Portrait Of Adele Bloch Bauer I - Gustav Klimt


Gosto de beijar as mãos de uma pessoa – é uma profissão de fé para demonstrar minha amizade e gratidão; faço-o como um gesto cheio de melindres maiores, que vêm do interior e sabe se instalar na pessoa que posa sem expectativas.



Beijar as mãos de uma pessoa é colocar-se no côncavo das mesmas mãos, bem fundo, na finitude, e sentir-se protegido; é sobretudo atitude, troca de calor; é se sentir acariciado, fazer jus ao instinto, sem pedir nada em troca.



São as sensações amistosas que roubamos e nos prendemos - dizem que não estamos sozinhos, quando pensamos que realmente estamos. Existem pessoas à volta, à espera, tão promíscuas em suas carências que beijariam as primeiras mãos que aparecessem, sem cheiro, cor, sabor, sem requintes...apenas para sentir o toque e não mais se entregar ao abandono, mas ceder à companhia, ao espaço entre uma palavra e outra, ou ao silêncio que antecede os atos improvisados.
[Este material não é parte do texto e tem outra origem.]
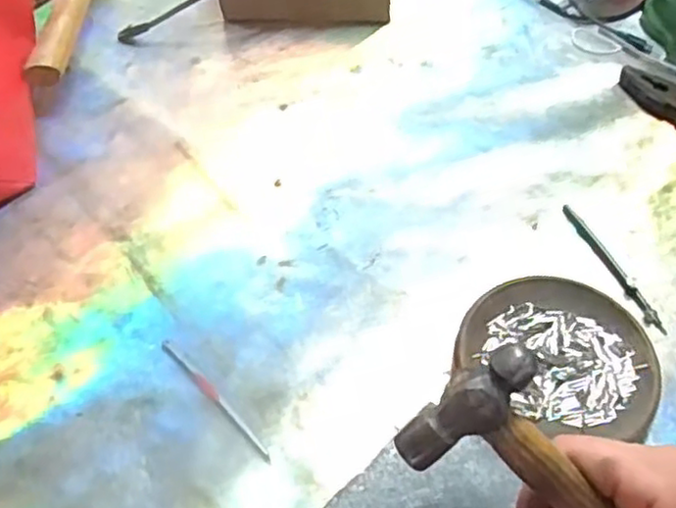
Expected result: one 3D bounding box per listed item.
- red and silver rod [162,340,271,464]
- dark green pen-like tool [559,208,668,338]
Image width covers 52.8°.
[{"bbox_3d":[-0.074,0.085,0.407,0.007,0.004,0.104,-38,60,-22],"label":"red and silver rod"},{"bbox_3d":[0.179,0.007,0.445,0.009,0.004,0.106,-19,55,-11],"label":"dark green pen-like tool"}]

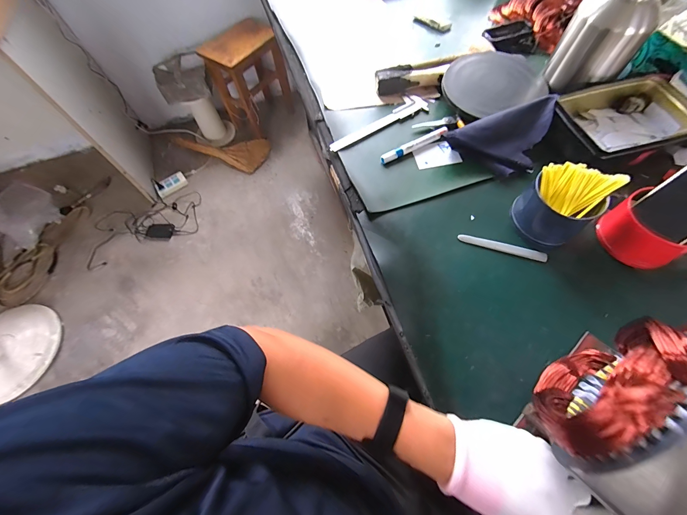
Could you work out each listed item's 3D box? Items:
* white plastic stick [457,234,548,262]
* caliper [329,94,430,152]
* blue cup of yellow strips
[{"bbox_3d":[0.247,-0.018,0.465,0.129,0.005,0.018,15,65,11],"label":"white plastic stick"},{"bbox_3d":[0.072,-0.268,0.592,0.232,0.009,0.059,-36,67,-14],"label":"caliper"},{"bbox_3d":[0.324,-0.083,0.444,0.092,0.084,0.093,-1,63,3],"label":"blue cup of yellow strips"}]

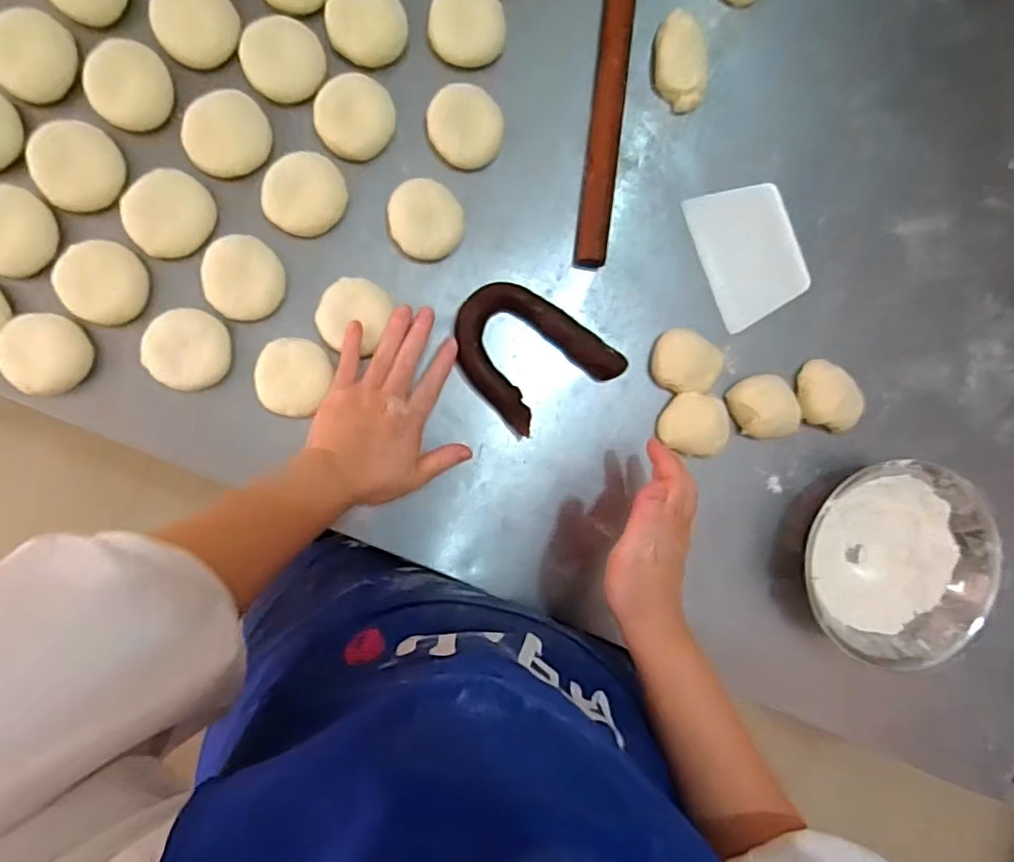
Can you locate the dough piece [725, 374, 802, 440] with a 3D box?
[{"bbox_3d":[0.243,-0.020,0.575,0.054,0.030,0.061,-29,94,-6],"label":"dough piece"}]

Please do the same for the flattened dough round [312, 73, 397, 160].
[{"bbox_3d":[-0.131,-0.270,0.527,0.065,0.033,0.061,0,90,-7],"label":"flattened dough round"}]

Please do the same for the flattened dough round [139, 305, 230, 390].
[{"bbox_3d":[-0.269,-0.067,0.509,0.065,0.027,0.064,0,90,-7],"label":"flattened dough round"}]

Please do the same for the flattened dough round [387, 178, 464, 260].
[{"bbox_3d":[-0.072,-0.186,0.538,0.063,0.029,0.065,0,90,-7],"label":"flattened dough round"}]

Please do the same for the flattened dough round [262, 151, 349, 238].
[{"bbox_3d":[-0.172,-0.202,0.521,0.067,0.029,0.060,-25,93,-7],"label":"flattened dough round"}]

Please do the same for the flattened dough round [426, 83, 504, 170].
[{"bbox_3d":[-0.037,-0.270,0.543,0.063,0.027,0.064,0,90,-7],"label":"flattened dough round"}]

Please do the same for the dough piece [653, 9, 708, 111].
[{"bbox_3d":[0.160,-0.343,0.567,0.046,0.027,0.080,-1,90,-7],"label":"dough piece"}]

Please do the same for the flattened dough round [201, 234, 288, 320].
[{"bbox_3d":[-0.223,-0.129,0.518,0.062,0.029,0.064,0,90,-7],"label":"flattened dough round"}]

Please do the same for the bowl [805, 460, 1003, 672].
[{"bbox_3d":[0.361,0.122,0.577,0.172,0.058,0.181,0,90,-7],"label":"bowl"}]

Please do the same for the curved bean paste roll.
[{"bbox_3d":[0.020,-0.072,0.551,0.113,0.025,0.138,-44,95,-5],"label":"curved bean paste roll"}]

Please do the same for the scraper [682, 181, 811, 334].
[{"bbox_3d":[0.235,-0.173,0.583,0.094,0.007,0.126,-22,95,-2],"label":"scraper"}]

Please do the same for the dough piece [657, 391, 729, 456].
[{"bbox_3d":[0.174,-0.006,0.564,0.057,0.033,0.054,0,90,-7],"label":"dough piece"}]

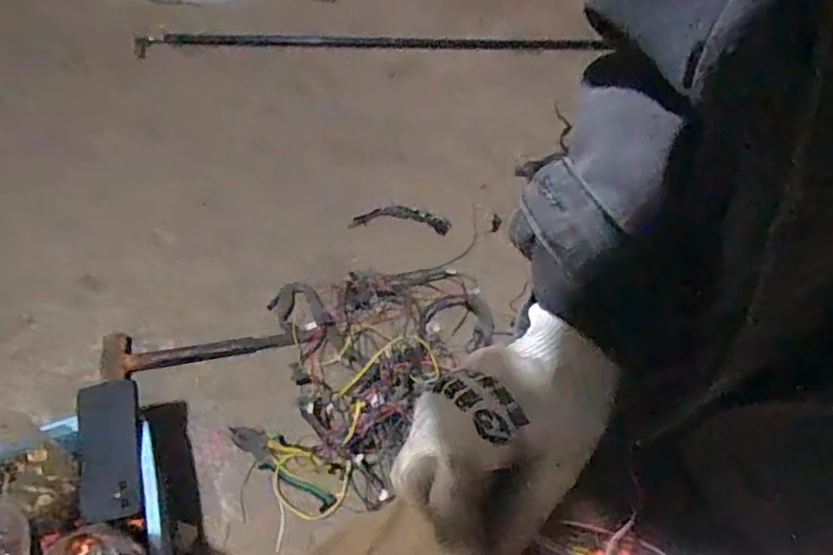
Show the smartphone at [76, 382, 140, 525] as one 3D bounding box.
[{"bbox_3d":[-0.369,0.205,0.721,0.067,0.010,0.158,-9,71,-10],"label":"smartphone"}]

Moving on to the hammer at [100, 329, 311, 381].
[{"bbox_3d":[-0.335,0.105,0.976,0.327,0.037,0.086,-11,56,-11],"label":"hammer"}]

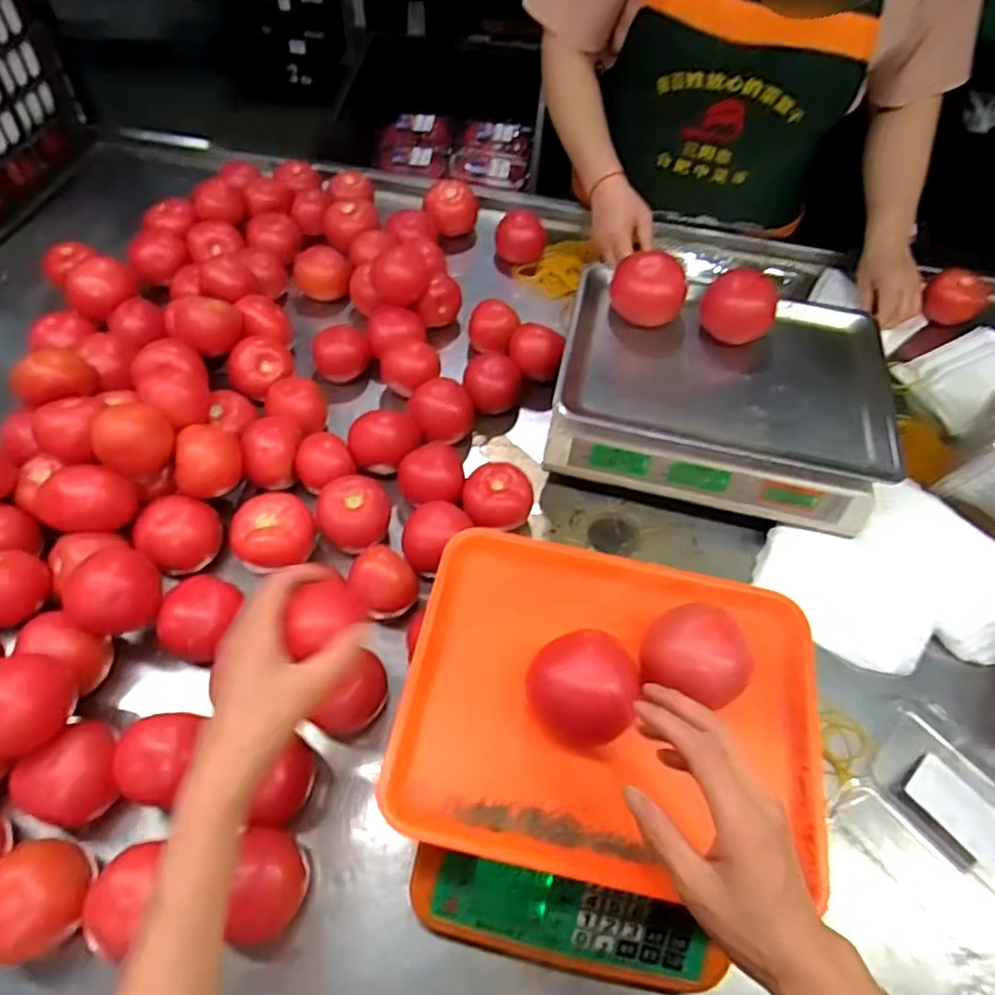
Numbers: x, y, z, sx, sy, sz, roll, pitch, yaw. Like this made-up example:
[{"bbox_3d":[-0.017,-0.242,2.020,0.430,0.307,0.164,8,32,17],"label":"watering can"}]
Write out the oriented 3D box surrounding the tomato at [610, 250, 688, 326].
[{"bbox_3d":[0.167,-0.229,0.710,0.079,0.064,0.075,17,58,7],"label":"tomato"}]

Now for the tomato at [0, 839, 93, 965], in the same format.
[{"bbox_3d":[-0.327,0.287,0.458,0.058,0.064,0.068,17,58,7],"label":"tomato"}]

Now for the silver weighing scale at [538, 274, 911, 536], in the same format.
[{"bbox_3d":[0.238,-0.115,0.698,0.332,0.089,0.242,12,58,4],"label":"silver weighing scale"}]

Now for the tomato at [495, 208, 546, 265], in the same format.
[{"bbox_3d":[0.031,-0.358,0.901,0.071,0.061,0.065,5,57,-1],"label":"tomato"}]

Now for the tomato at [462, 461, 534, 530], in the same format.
[{"bbox_3d":[-0.001,0.005,0.664,0.069,0.053,0.067,2,58,-3],"label":"tomato"}]

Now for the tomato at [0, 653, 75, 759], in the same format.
[{"bbox_3d":[-0.357,0.154,0.477,0.057,0.053,0.068,22,59,10],"label":"tomato"}]

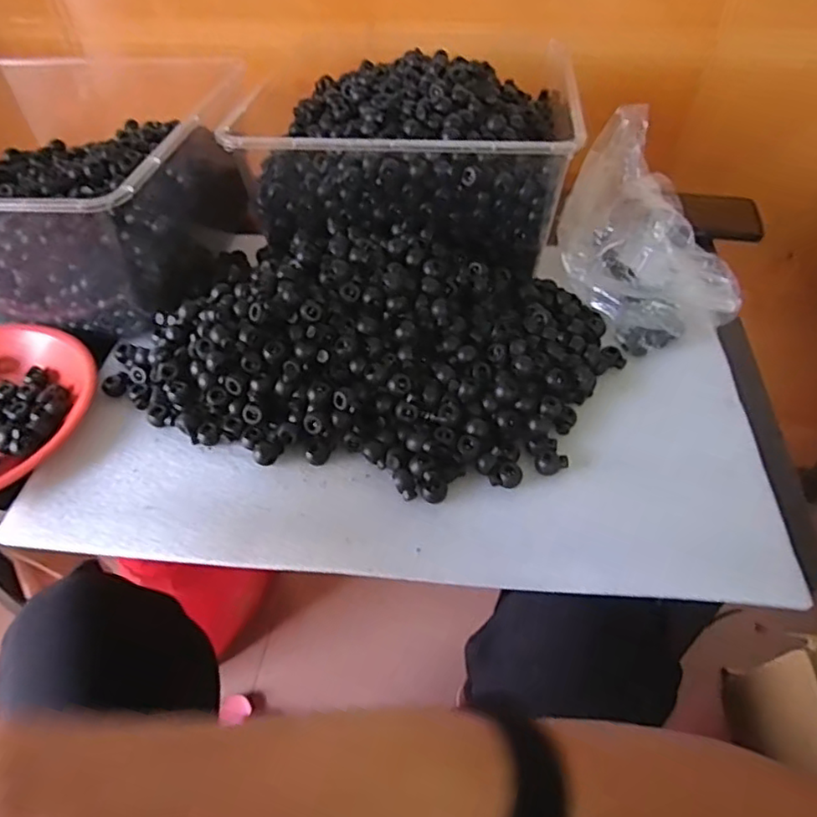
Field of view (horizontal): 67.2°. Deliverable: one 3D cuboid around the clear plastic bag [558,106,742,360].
[{"bbox_3d":[0.202,-0.162,0.547,0.133,0.106,0.210,-2,48,-1],"label":"clear plastic bag"}]

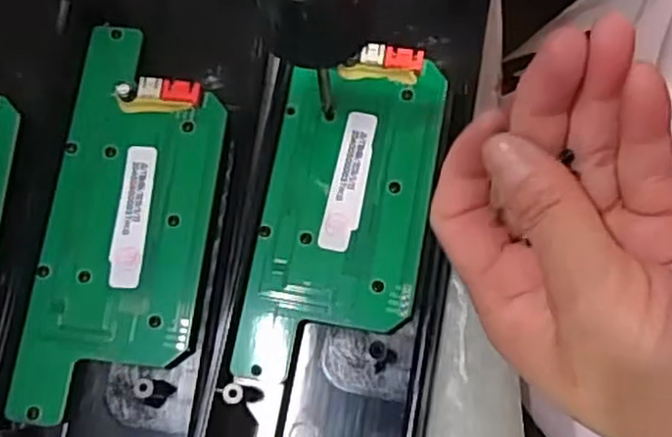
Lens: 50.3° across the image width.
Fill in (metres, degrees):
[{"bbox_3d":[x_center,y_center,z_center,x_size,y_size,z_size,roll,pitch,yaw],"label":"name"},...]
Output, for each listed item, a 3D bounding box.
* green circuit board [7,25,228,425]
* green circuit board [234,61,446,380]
[{"bbox_3d":[-0.070,-0.001,0.239,0.054,0.015,0.131,6,76,3],"label":"green circuit board"},{"bbox_3d":[0.003,0.000,0.240,0.054,0.004,0.110,9,76,5],"label":"green circuit board"}]

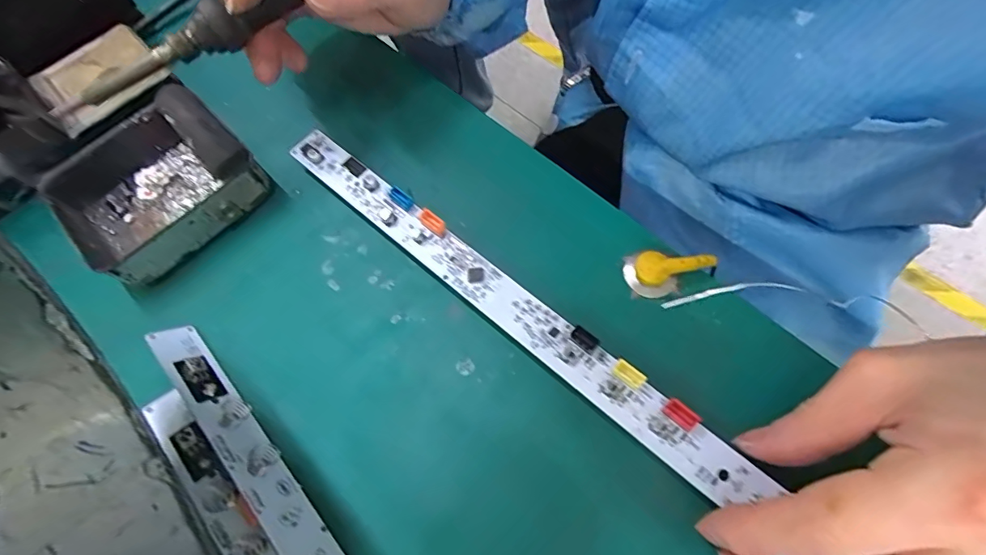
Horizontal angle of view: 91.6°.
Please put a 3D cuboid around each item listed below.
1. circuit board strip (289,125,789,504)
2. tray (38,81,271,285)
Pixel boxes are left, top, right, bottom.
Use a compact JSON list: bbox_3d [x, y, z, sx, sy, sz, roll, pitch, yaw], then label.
[{"bbox_3d":[-0.002,0.003,0.225,0.272,0.009,0.022,38,71,19],"label":"circuit board strip"},{"bbox_3d":[-0.182,-0.050,0.258,0.096,0.038,0.081,-42,69,-14],"label":"tray"}]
Damos as mãos todos os dias, insensatos, desprevenidos, sem intenções, como um desabrigo prestes a escapar por entre os dedos (demonstramos uma aptidão interessada, algum agradecimentos ou estupefação desmedida que se confundem com o real significado da aparência), não para nos deixar absortos, ao contrário, expelir a fina demência racional que se esconde dentro da generosidade fantasmagórica – ela toma formas e age como um monstro escondido.



É um gesto simples para gostos simples, almas e corações refinados; canções vibrantes que ecoam na voz, nos passos, no movimento recíproco; aproximação, interação, troca de fluidos, por assim dizer; tilinta, sorve, espasma; é o que se bebe e sente expandir dentro de si.



Sentir outra pessoa, às vezes assusta - pela vibração e conexão das energias, pela mutualidade. E nem sempre se pode ver essa simbiose, é quase uma des-conexão ou uma força bruta que, por repulsa, não permite o toque, nem que o desejo de alguém se perpetue a ponto de sufocar-se; beijar as mãos, até do mais desgrenhado ser que posa em sua frente, é um gesto inexplicável e despudorado de humanidade.